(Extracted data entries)

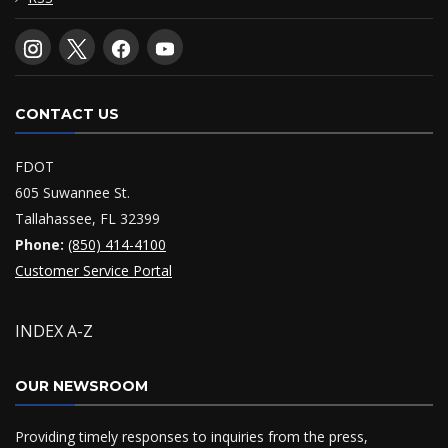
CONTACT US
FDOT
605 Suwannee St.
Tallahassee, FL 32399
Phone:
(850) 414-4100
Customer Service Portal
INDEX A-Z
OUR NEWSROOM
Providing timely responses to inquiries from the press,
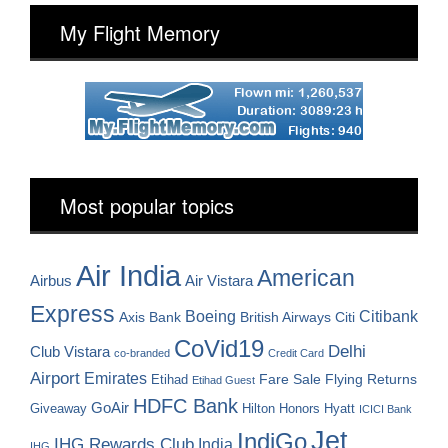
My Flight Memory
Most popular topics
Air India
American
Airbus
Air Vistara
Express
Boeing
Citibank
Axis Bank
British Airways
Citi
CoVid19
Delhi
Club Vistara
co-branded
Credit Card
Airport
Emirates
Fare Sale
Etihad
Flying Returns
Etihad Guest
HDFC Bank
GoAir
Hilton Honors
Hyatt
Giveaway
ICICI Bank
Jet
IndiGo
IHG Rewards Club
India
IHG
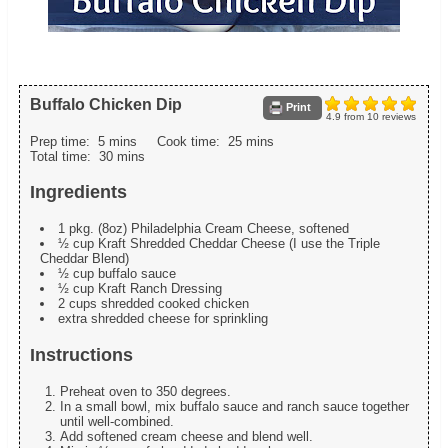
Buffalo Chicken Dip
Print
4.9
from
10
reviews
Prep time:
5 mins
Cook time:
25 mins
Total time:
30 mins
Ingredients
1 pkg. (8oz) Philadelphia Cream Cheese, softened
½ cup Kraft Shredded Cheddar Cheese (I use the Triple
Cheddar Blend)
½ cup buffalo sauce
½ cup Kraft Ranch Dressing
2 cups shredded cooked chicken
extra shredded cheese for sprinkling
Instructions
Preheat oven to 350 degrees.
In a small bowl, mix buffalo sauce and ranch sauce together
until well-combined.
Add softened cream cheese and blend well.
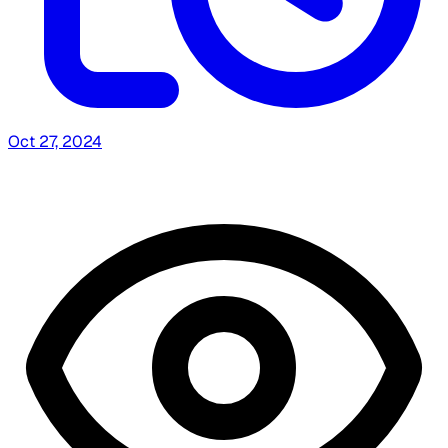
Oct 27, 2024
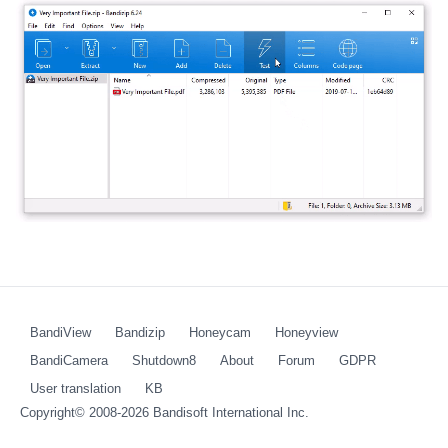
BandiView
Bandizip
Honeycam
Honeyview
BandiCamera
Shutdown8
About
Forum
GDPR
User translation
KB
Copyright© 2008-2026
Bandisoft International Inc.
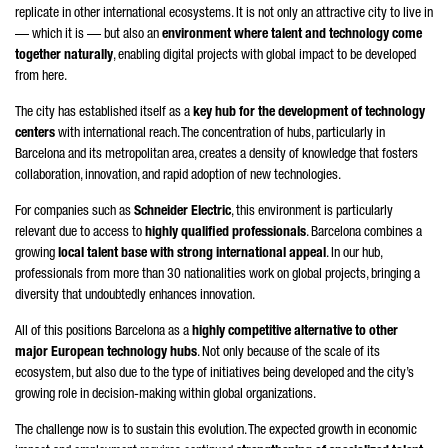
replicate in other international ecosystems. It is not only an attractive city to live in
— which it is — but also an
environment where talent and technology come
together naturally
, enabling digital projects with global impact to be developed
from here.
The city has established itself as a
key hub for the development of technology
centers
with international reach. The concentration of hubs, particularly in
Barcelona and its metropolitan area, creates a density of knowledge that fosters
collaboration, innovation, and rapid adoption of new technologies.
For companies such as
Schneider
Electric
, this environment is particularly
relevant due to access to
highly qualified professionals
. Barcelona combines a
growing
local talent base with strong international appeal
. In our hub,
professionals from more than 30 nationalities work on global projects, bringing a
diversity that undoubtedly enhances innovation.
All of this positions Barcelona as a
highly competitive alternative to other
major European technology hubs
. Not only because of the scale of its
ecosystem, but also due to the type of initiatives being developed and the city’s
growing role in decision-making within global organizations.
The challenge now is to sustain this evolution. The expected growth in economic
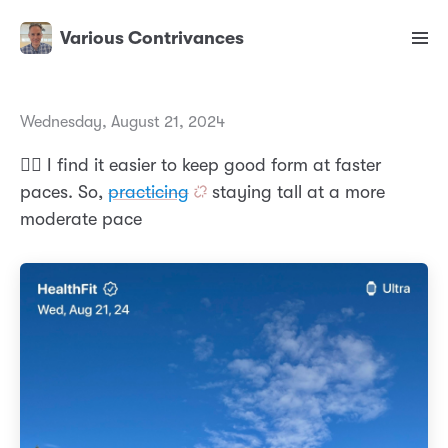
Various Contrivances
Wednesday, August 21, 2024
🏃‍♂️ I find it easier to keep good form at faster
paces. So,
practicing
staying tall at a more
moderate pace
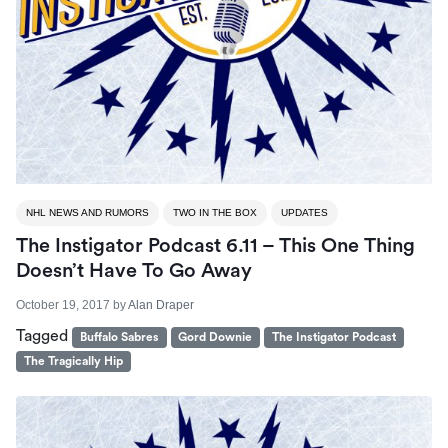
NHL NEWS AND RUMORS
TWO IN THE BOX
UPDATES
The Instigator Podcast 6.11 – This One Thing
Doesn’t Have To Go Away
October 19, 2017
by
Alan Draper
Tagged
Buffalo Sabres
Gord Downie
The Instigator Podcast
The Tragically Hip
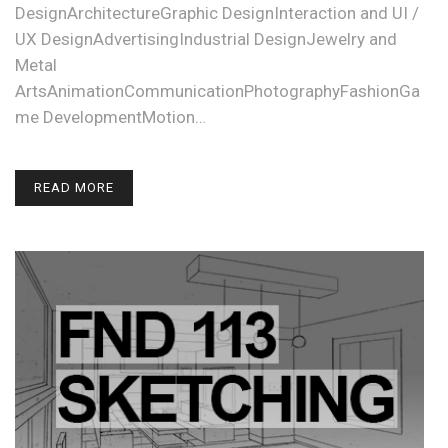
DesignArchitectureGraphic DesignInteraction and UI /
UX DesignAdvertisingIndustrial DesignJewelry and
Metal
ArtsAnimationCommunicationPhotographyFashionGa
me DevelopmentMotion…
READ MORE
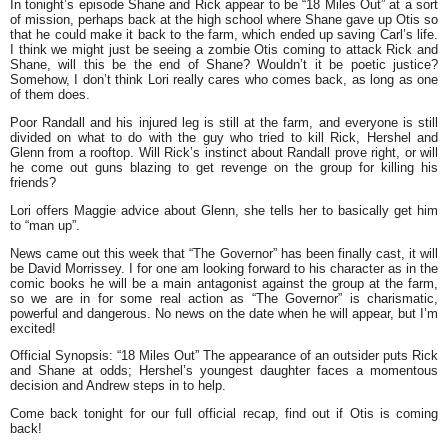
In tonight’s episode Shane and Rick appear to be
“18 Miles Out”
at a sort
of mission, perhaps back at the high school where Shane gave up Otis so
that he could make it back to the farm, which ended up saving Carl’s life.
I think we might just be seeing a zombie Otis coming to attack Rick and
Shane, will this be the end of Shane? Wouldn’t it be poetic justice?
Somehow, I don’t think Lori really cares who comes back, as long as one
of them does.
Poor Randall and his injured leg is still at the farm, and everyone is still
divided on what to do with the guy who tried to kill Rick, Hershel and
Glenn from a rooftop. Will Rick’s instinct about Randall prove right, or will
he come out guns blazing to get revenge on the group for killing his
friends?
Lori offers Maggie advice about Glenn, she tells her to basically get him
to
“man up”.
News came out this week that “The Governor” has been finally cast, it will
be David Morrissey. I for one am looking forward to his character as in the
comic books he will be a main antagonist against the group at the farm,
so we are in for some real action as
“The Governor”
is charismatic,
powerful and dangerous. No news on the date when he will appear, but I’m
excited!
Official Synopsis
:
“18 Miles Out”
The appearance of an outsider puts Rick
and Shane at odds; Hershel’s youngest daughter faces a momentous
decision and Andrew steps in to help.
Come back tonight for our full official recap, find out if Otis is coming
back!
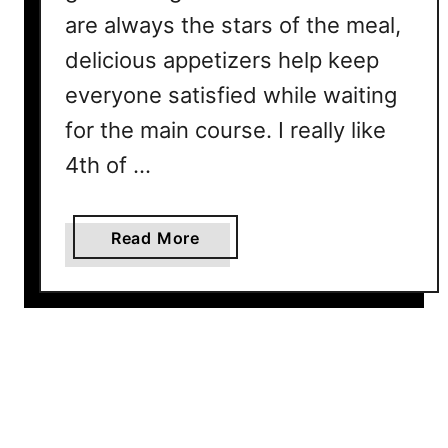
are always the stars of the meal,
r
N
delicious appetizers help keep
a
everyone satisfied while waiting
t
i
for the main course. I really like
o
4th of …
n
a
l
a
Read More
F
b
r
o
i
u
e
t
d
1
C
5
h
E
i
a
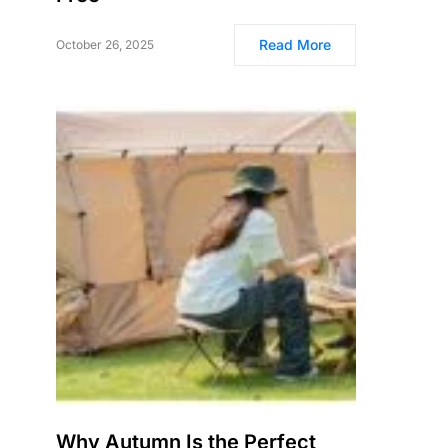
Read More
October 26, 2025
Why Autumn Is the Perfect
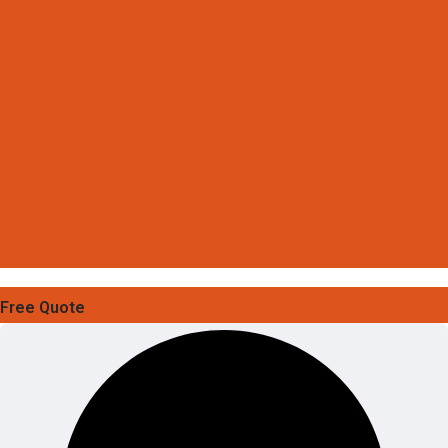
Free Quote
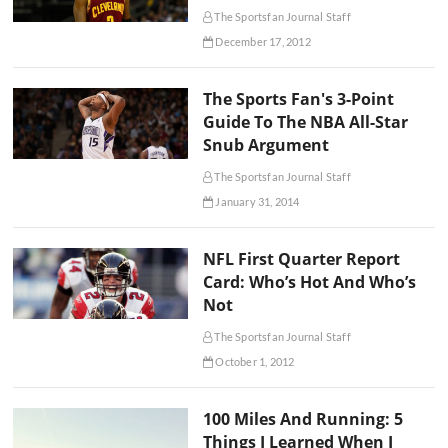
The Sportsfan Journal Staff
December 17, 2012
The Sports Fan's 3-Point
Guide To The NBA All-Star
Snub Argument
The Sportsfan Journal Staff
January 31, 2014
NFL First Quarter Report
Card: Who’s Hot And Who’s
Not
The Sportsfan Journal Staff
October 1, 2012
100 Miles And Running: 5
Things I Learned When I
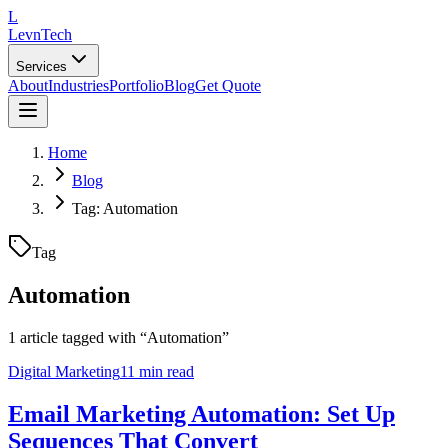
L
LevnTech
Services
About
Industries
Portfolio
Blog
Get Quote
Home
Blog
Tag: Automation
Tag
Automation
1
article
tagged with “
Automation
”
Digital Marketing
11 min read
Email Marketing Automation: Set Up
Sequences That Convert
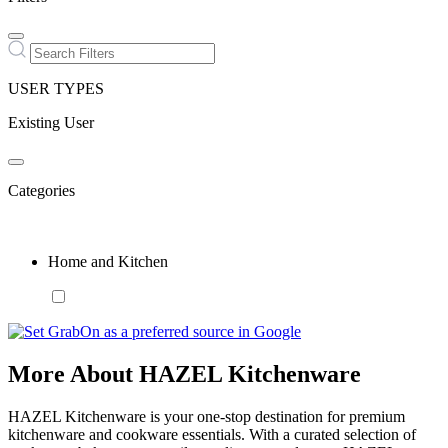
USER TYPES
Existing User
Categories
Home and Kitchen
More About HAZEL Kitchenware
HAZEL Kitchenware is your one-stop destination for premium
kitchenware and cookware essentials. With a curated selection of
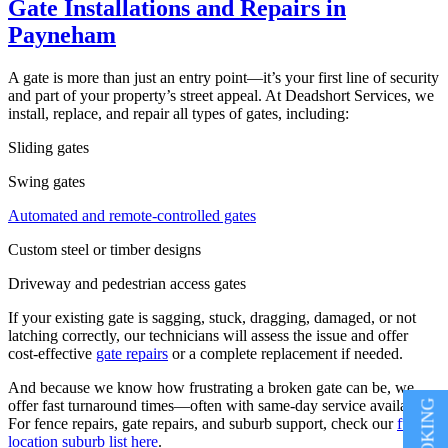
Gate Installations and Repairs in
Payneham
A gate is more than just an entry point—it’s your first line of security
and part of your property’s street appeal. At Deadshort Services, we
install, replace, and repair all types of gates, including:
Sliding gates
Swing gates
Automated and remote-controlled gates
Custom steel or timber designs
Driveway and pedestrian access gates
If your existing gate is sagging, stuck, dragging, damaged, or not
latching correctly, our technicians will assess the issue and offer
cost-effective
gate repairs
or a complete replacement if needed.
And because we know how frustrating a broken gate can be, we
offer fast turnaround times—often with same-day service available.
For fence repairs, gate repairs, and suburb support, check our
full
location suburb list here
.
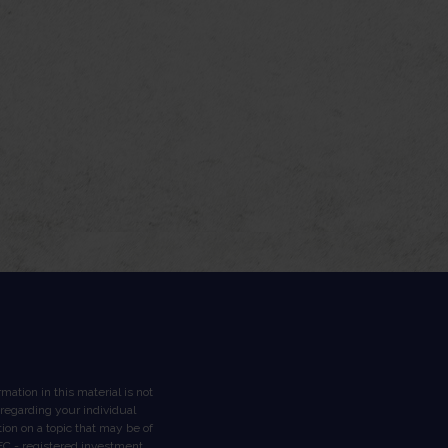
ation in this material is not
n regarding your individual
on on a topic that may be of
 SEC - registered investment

TASK BRIEF:
Return all lines in the data that include the word "Services".

SOLUTION:
Services
and part of your property’s street appeal. At Deadshort Services, we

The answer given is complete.